Standing, Josiah pushed his things into a bag—the mail he needed to send out and other important papers. After making sure the letter was in place, he pulled the bag onto his shoulder. Josiah made it all the way to the door before his cell rang. Glancing at the screen, he put the phone away, not bothering to answer, knowing no one would be there anyway. Because since the first day those calls started, they hadn’t stopped, and they were all too fragile right now for Josiah to add something else into the mix.

CHAPTER THIRTY-TWO

Tristan

“You need to leave work and go to the Wharf.” Tristan glanced down, rereading the letter.

“Why? What’s wrong?” Tristan recognized the panic in Mateo’s voice.

“It’s okay. Or, I think it’s okay. Josiah is there.

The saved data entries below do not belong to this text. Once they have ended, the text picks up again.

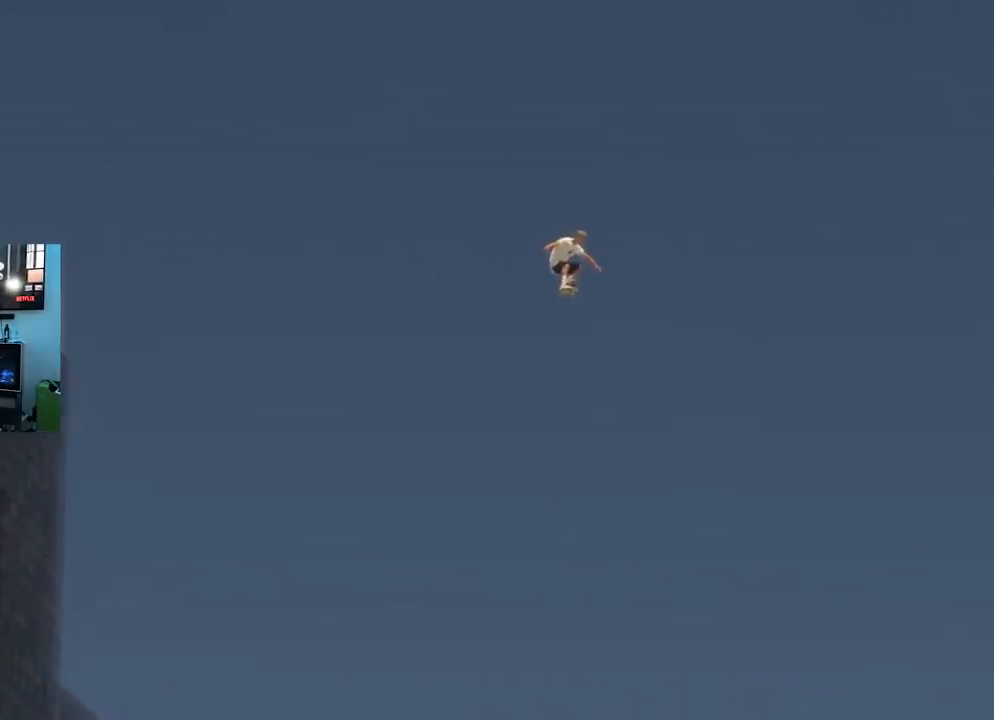
{"buttons": ["R2"], "left_stick": "center", "right_stick": "up-left", "events": []}
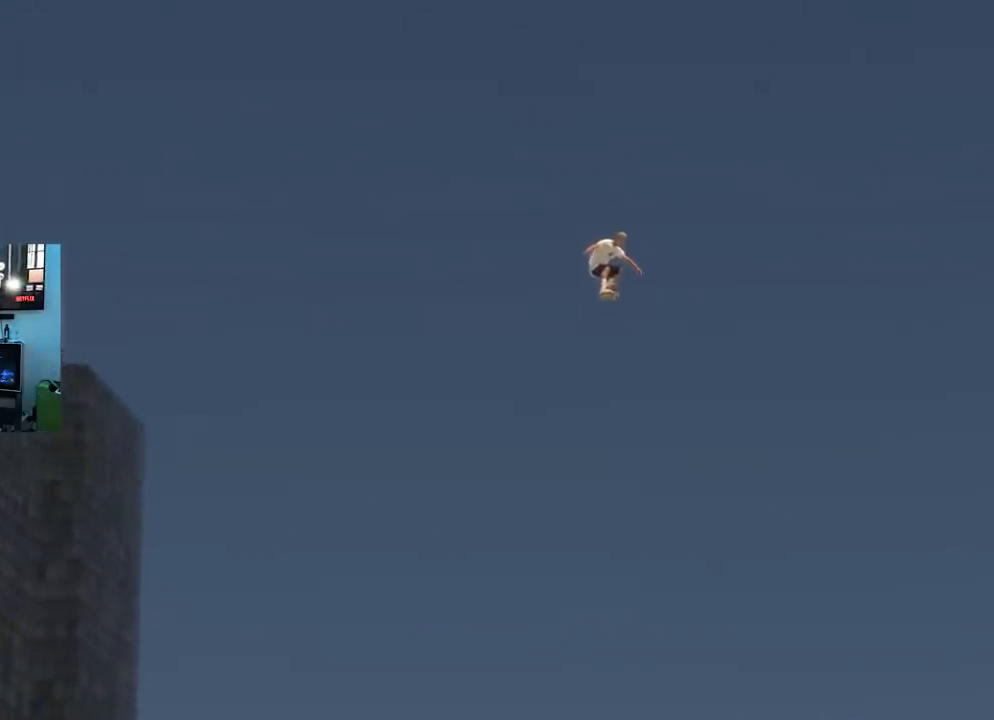
{"buttons": ["R2"], "left_stick": "center", "right_stick": "up-left", "events": []}
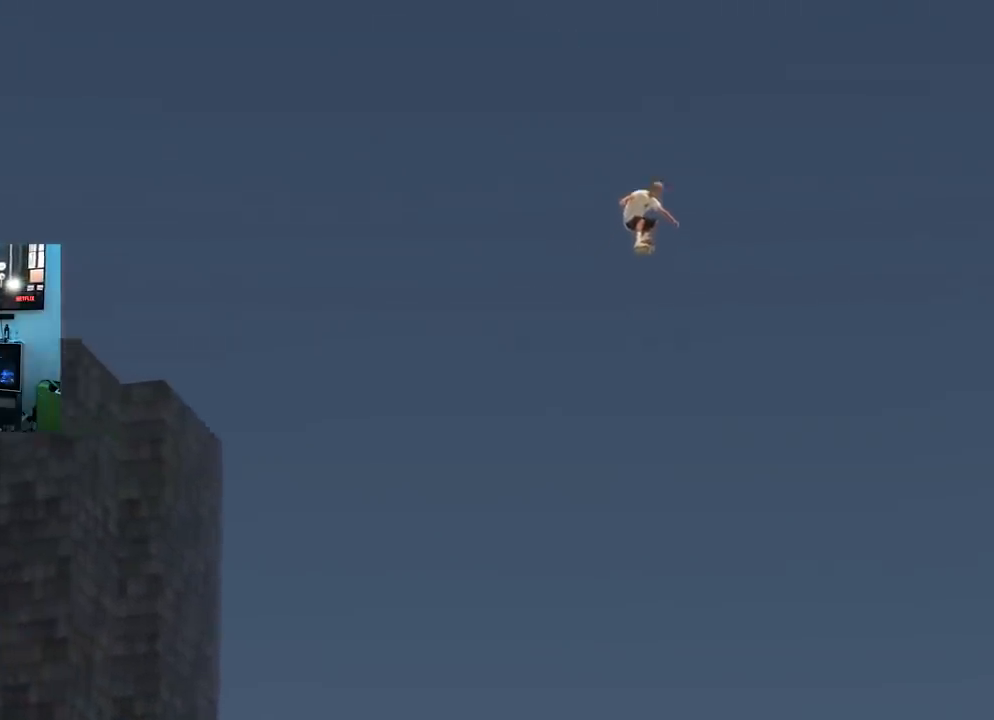
{"buttons": ["R2"], "left_stick": "center", "right_stick": "up-left", "events": []}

He said he’s not coming home, and that we need to meet him at eight.”

It would be empty at their spot down at the water by then, everyone inside due to the cold November nights. Would it rain? His mind flashed back to the night, years ago, he’d walked by the water late, picked Josiah off a bench in the rain, and taken him home with him for the first time. Living with Tristan had been Josiah’s home ever since that night.

“Fuck.” Mateo cursed into the phone. “I’ll be there.”

Tristan knew exactly where Josiah would be waiting for them. He and Mateo met by the street, the shadow of a body with its head bowed, on a bench, under a light hundreds of feet in front of them.

“He’s angry...he’s hurt,” Tristan said.

“He’s got the right to be. Let’s go.”

They walked, no sound except their feet on the concrete as they went. Josiah didn’t say anything as they reached him, just stood and started walking, leaving Tristan and Mateo to do the same.

“Remember the night you found me down here, on my birthday?” Josiah asked as they moved down the dark path.

“I do. I thought of that when I saw your letter,” Tristan replied.

“It was close to the beginning,” Josiah told Mateo. “I was alone...so damn alone. I needed you. I think I needed Tristan, too, even though I didn’t realize it at the time. He already meant something to me. He’d stopped coming around because we kissed, and yeah, like I said, I was alone. Tristan walked through the rain, soaking one of his expensive suits, and found me down here. He carried me to his car and took me home with him. I think I knew that night that I would fall in love with him.”

Tristan heard Mateo suck in a deep breath, no doubt painful.

“I never shoulda left you, Jay. I know that.”

It was with Mateo’s words that Tristan realized he’d done the same thing. He left Josiah after their kiss. He left Josiah when he refused to take their relationship to the next level, when he’d not been able to tell him he loved him. When they first started fucking, and he told Josiah that’s all it would ever be.

“We’ve both left you in different ways. We’ve both hurt you.”

Josiah stopped moving. “And you’re both doing it again. You’re leaving me out of whatever is going on between you. You’re breaking us apart, and you won’t even let me help. We’ll never be as strong apart as we are together. Maybe that’s not the way it should be, but that’s the way we are.” Josiah took a deep breath. Tristan saw Mateo reach for him, but Josiah pulled back. That one movement was a sharp knife through Tristan’s chest.

“It’s pretty incredible, how we work,” Josiah continued. “It’s a tricky balance, the uneven dips and bends only made okay because they’re something we all want. I love how Teo will always be gentler with me physically than he is with you, Tristan. I love that you don’t feel that need to be the same way with me, and it will always turn me on to see Mateo, those tender hands on me, be rougher with you. I love that you and I can share wine and Mateo will never fully have that connection, yet he likes sharing it time with us. Sometimes I lie awake at night and know the two of you are in the office talking, that you’re sharing your pain, even if it’s not a pain you share with me. I’m still a part of it because it’s what makes us fit. It’s those curves and edges that make the pieces mold together. But this?”

Josiah shook his head. “This isn’t part of it. This isn’t a mutual balance or lack thereof. It’s the two of you, changing our shape, making it harder for our pieces to make a whole.”

“Josiah...” He was right. Tristan knew he was right, but couldn’t find the words to fix it. Could he tell Josiah what he’d done? Could he stand for Josiah to know that about him?